As previously reported on Conduit Street, MACo supported the bills with conceptual amendments to address county concerns regarding legal, cost and implementation issues. MACo, along with the Maryland Municipal League (MML), is negotiating with the bill proponents to create a viable and reasonable solution that promotes better public access to records but also acknowledges practical limitations of local governments in fulfilling PIA requests.
From a March 15 Fox 45 article:
A bill to update the current information act would cap fees, close loopholes, and create a compliance board to handle disputes between the public and government agencies. …
The bill was generally well-received during recent testimony before a Senate committee. It drew some criticism from opponents, who say local governments are struggling to fill requests based on their budget and manpower.

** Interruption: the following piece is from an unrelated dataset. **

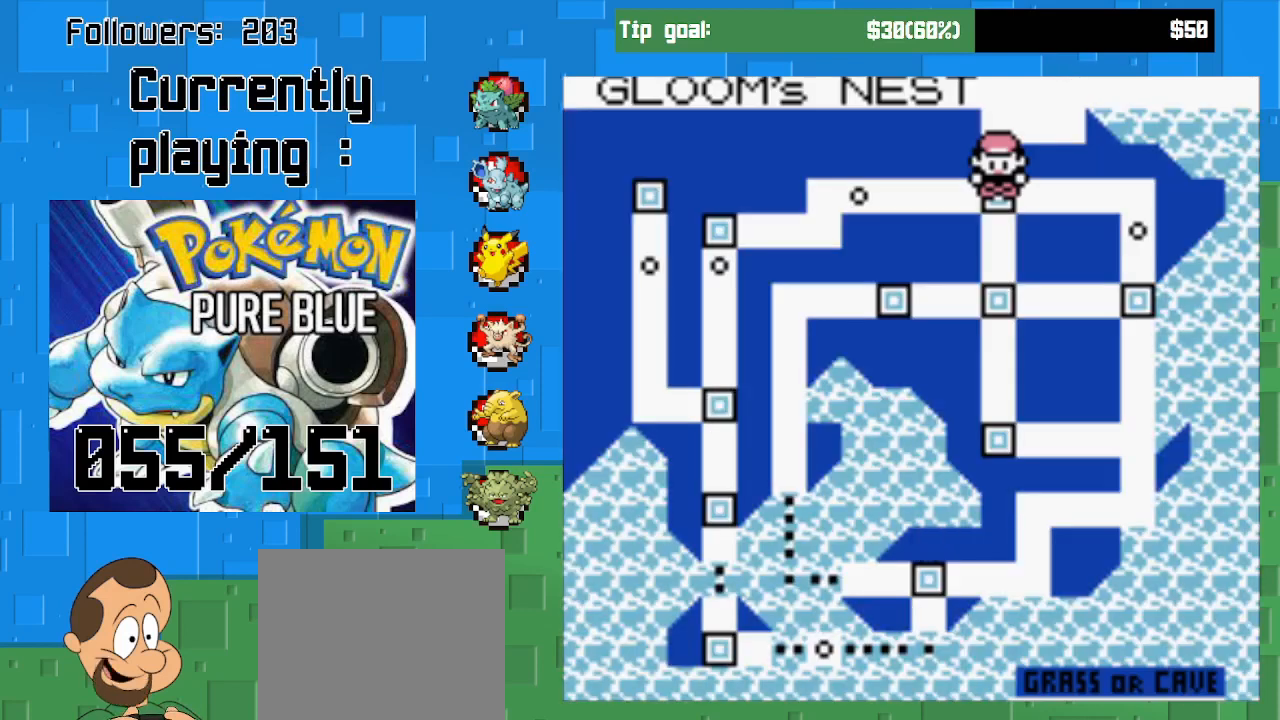
{"buttons": [], "left_stick": "center", "right_stick": "center", "events": []}
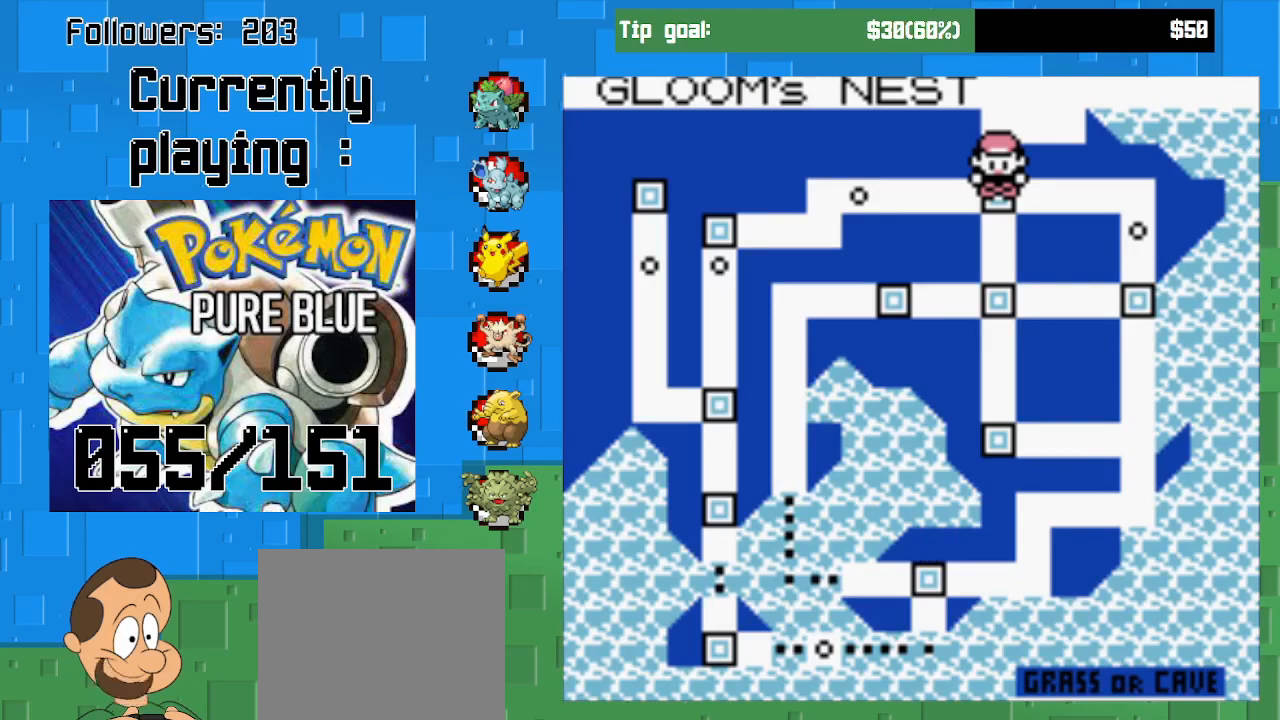
{"buttons": [], "left_stick": "center", "right_stick": "center", "events": []}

A March 16 City Paper blog post adopts a cynical view of attorney review concerns raised by MACo and MML:
Many years after other states have them, Maryland is contemplating the creation of a State Public Information Act Compliance Board….In practice, the attorneys typically review the material with an eye toward finding a provision of the law that will let them deny the request outright, it appears, as every element of the Maryland law seems to underscore its own broad exceptions—with severe penalties—lest someone’s (or some business’) privacy be violated.